A bit of an aside — the initial text handling logic was pretty good, but the way it initially handled the front matter introduced a bug where it was returning null strings. Having a couple of test files as you go can pay off! Basically the test file included a lorem ipsum block and I could add in blocks for any category that needed to be handled by the cleaning.

After substitution, I added a quick check to ensure that the text string is not empty, stopping the script if it is and returning an error message. Following processing, we need to access both the words and sentences from the Markdown file, so I defined two lists: words and sentences. Sentences is the list that you get by splitting on sentence ending punctuation (., !, and ?), and to get the words, you can use the simple regex expression \b\w+\b.

sentences = re.split(r'[.!?]+', text)
sentences = [s.strip() for s in sentences if s.strip()]

words = re.findall(r'\b\w+\b', text.lower())

syllable_count = 0

With these two lists in hand, we have everything we need to count syllables and calculate the scores.

Calculations

Accurately counting syllables in English is actually a pretty complicated task and context dependent, but we can use spelling to make a quick and reasonable estimate. From Grammarly, they recommend counting the total number of vowels, then subtracting silent vowels (e.g., vowels that occur in tuples, the letter e at the end of a word, etc.). This is pretty easy to set up a pair of nested loops, going through each word and each character in the word, increasing the number of vowels only if the previous character wasn’t a vowel. If the last character is an ’e’, we’ll subtract one from the final count.

Without any additional steps, this will slightly under estimate the number of syllables. Words ending with an “e” often don’t introduce a new syllable (e.g., ‘ice’ is monosyllabic), but in some cases, they do (as in “ukulele”). Since the way I looped through counts vowels, I can add an if statement to check if the word ends in an ’e’ and decrease the count. In the “ukulele” case, the pattern is complicated. “Ale” is monosyllabic, and “simple” only has two syllables. Basically, the thought is that in longer words, with a vowel sound before the “-le” you have an extra syllable (e.g., “allele”, “ukulele”). So we’ll check for that pattern (ends in “le”, word length is greater than 3 letters, and third last character is not a vowel).

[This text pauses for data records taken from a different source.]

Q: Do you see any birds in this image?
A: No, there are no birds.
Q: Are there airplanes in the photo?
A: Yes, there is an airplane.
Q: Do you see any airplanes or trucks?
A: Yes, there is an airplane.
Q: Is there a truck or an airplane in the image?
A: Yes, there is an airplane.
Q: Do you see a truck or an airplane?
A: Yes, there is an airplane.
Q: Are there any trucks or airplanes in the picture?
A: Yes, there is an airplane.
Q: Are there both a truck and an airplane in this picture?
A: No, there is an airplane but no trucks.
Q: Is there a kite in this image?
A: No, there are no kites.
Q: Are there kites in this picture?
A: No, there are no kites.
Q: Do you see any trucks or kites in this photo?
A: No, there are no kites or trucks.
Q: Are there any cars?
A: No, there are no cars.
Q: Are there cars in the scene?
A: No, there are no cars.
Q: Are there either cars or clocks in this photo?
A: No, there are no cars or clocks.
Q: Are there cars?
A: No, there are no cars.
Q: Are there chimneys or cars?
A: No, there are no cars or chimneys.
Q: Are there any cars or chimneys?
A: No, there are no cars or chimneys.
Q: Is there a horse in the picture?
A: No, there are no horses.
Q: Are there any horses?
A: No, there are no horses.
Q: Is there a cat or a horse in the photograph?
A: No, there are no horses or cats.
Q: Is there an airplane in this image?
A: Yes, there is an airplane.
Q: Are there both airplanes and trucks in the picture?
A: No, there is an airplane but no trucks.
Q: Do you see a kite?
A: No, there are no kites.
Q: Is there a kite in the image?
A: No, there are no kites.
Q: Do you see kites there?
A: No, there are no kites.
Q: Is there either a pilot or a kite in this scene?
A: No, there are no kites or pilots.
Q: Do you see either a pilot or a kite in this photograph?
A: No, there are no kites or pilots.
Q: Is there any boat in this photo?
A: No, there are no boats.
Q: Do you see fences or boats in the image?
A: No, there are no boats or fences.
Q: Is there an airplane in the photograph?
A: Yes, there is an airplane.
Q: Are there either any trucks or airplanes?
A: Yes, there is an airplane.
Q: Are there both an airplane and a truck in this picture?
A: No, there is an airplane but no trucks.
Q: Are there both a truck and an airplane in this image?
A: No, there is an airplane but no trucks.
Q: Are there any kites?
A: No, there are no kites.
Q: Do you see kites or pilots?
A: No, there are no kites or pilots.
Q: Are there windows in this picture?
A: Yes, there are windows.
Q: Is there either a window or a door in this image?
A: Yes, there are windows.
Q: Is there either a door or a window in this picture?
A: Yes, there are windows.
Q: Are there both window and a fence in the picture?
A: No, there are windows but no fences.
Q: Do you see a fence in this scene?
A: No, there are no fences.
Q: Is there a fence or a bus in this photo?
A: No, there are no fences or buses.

Here’s how the script handles counting syllables:

syllable_count = 0
for word in words:
    vowels = "aeiouy"
    word_syllable_count = 0
    prev_char_was_vowel = False
    for char in word:
        if char in vowels:
            if not prev_char_was_vowel:
                word_syllable_count += 1
                prev_char_was_vowel = True
            else:
                prev_char_was_vowel = False
        if word.endswith("e"):
            word_syllable_count -= 1
        if word.endswith("le") and len(word) > 3 and word[-3] not in vowels:
            word_syllable_count += 1
        word_syllable_count = max(1, word_syllable_count)  # Ensure at least 1 syllable
        syllable_count += word_syllable_count

    num_sentences = len(sentences)
    num_words = len(words)

Now that we have all the values for our formulas, it’s a simple matter of implementing and returning the results:

    num_sentences = len(sentences)
    num_words = len(words)

    if num_sentences == 0 or num_words == 0:
        return "Cannot calculate score: Insufficient text.", None

    average_sentence_length = num_words / num_sentences
    average_syllables_per_word = syllable_count / num_words

    flesch_kincaid_score = 206.835 - 1.015 * average_sentence_length - 84.6 * average_syllables_per_word
    grade_level = round(0.39 * average_sentence_length + 11.8 * average_syllables_per_word - 15.59)

    return flesch_kincaid_score, grade_level

Conclusion

With the pieces in place, it’s pretty simple to run: you run the script and enter the filepath for the Markdown file that you’d like to analyze. It handles my blog posts with ease and isn’t a bad heuristic to evaluate the readability of the piece of writing that you’re working on. This is a nice little addition to my drawer of helper scripts for writing projects. Not bad for a quick side project!